Deutsche Wirtschaft zwischen Hoffen und Bangen
ba Frankfurt
Die Folgen des Ukraine-Kriegs, der hohe Preisdruck und die Nulltoleranz-Coronapolitik in China sorgen derzeit weltweit für konjunkturelle Turbulenzen und werden die deutsche Wirtschaft im zweiten Quartal auf Talfahrt schicken. Zum Jahresauftakt hat das Bruttoinlandsprodukt (BIP) dank der regen Investitionstätigkeit noch leicht um 0,2% zugelegt. Der Privatkonsum, sonst zuverlässige Wachstumsstütze, wird aber wohl ebenso wie der Export noch länger als nur im Startabschnitt kraftlos bleiben. Denn das Konsumklima ist trotz einer leichten Aufhellung im Mai noch in der Nähe seines absoluten Tiefpunkts – und auch wenn die Exporterwartungen zuletzt leicht gestiegen sind, bleibt die Industrie vorsichtig.
Fast noch auf Rekordtief
„Die Konsumerholung im Sommerhalbjahr dürfte relativ schwach ausfallen, im Winterhalbjahr wird die Wirtschaft nahezu stagnieren“, schreibt etwa die KfW in ihrem am Mittwoch veröffentlichten Konjunkturkompass. Mit einer konjunkturellen Belebung sei erst wieder zu rechnen, wenn die hemmenden Faktoren nachließen und sich die Lieferkettenproblematik durchgreifend entspanne – nach derzeitigem Stand sei das ab dem Frühling 2023 der Fall. „Allerdings ist auch dann kaum mit sehr kräftigen Quartalswachstumsraten zu rechnen, da die gesamtwirtschaftliche Nachfrage bis dahin spürbare Reallohn- und Kaufkraftverluste zu verarbeiten hat“, mahnen die KfW-Ökonomen.

Bereitgestelltes Material ▸
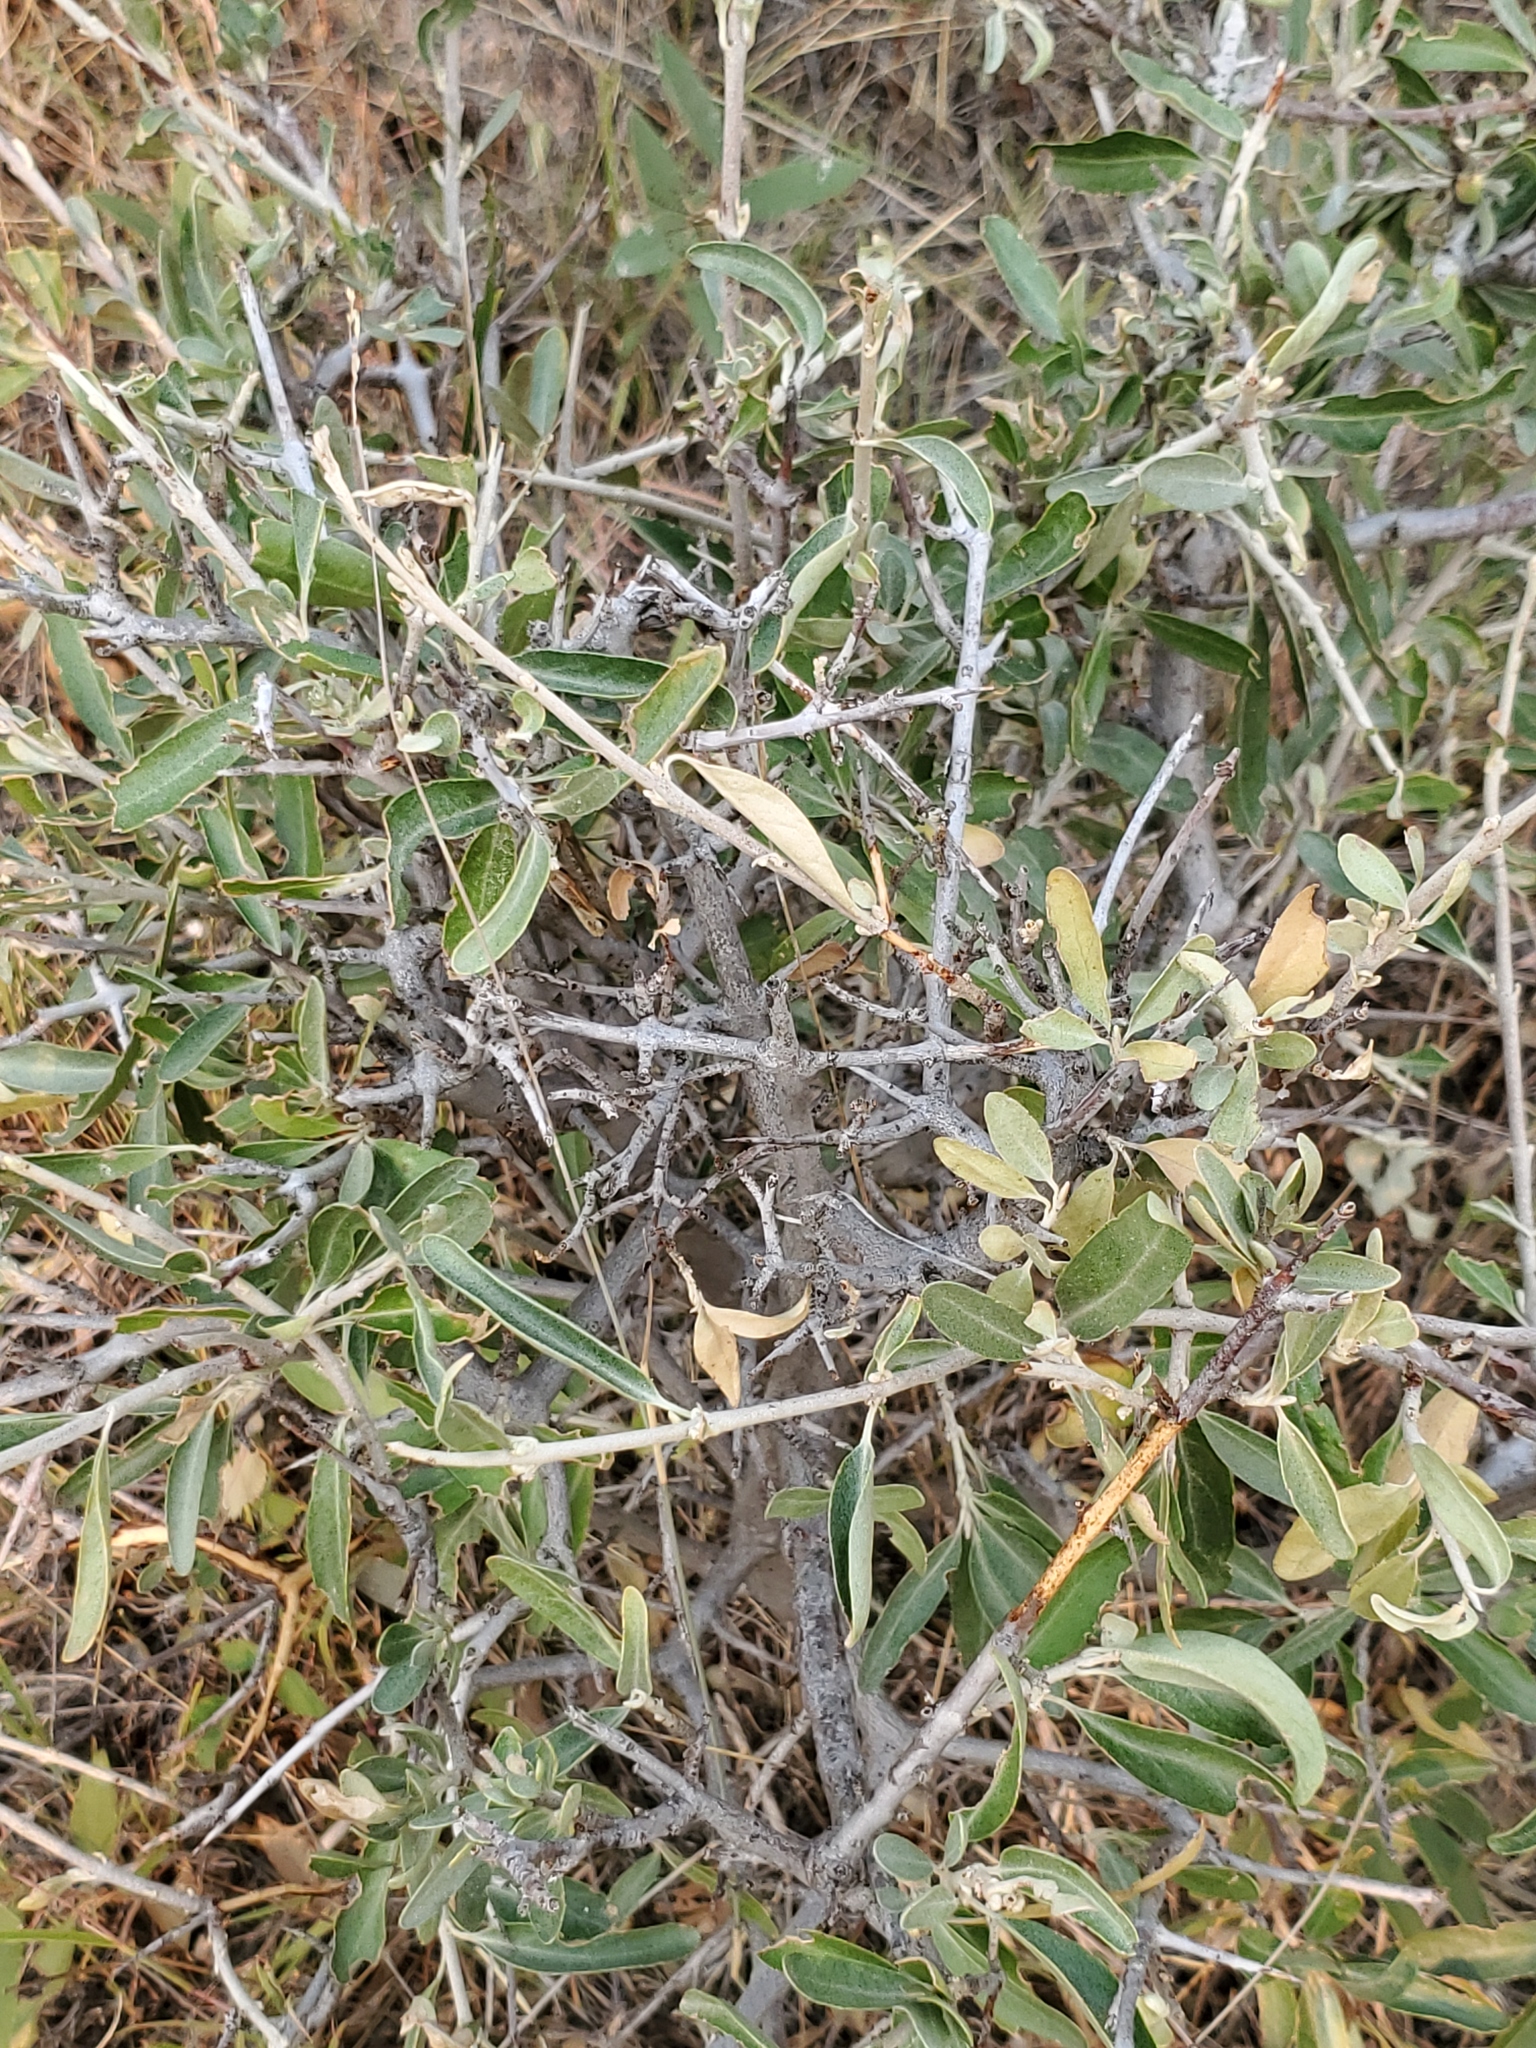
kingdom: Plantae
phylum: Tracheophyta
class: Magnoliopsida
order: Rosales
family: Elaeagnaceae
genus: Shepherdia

Gestellte Aufgabe 1 ▸ Geben Sie den Abschnitt des Auszugs zwischen „Fast noch auf“ und „mahnen die KfW-Ökonomen.“, beide eingeschlossen, wortgetreu wieder.
Gestellte Aufgabe 2 ▸
Beantworten Sie zum Auszug über die deutsche Konjunktur:
(a) Um wie viel Prozent hat das Bruttoinlandsprodukt zum Jahresauftakt zugelegt?
(b) An welchem Wochentag hat die KfW ihren Konjunkturkompass veröffentlicht?
(c) Ab wann ist nach derzeitigem Stand mit einer konjunkturellen Belebung zu rechnen?
Gestellte Aufgabe 3 ▸ Welche Faktoren sorgen laut dem Auszug über die deutsche Konjunktur derzeit weltweit für konjunkturelle Turbulenzen? Nennen Sie alle.
Die Auflistung ist eigenständiges Material und gehört nicht zum Auszug über die deutsche Konjunktur.

Vollständige Lösung 1 ▸
Fast noch auf Rekordtief
„Die Konsumerholung im Sommerhalbjahr dürfte relativ schwach ausfallen, im Winterhalbjahr wird die Wirtschaft nahezu stagnieren“, schreibt etwa die KfW in ihrem am Mittwoch veröffentlichten Konjunkturkompass. Mit einer konjunkturellen Belebung sei erst wieder zu rechnen, wenn die hemmenden Faktoren nachließen und sich die Lieferkettenproblematik durchgreifend entspanne – nach derzeitigem Stand sei das ab dem Frühling 2023 der Fall. „Allerdings ist auch dann kaum mit sehr kräftigen Quartalswachstumsraten zu rechnen, da die gesamtwirtschaftliche Nachfrage bis dahin spürbare Reallohn- und Kaufkraftverluste zu verarbeiten hat“, mahnen die KfW-Ökonomen.

Vollständige Lösung 2 ▸
(a) Um 0,2%.
(b) Am Mittwoch.
(c) Ab dem Frühling 2023.

Vollständige Lösung 3 ▸
- die Folgen des Ukraine-Kriegs
- der hohe Preisdruck
- die Nulltoleranz-Coronapolitik in China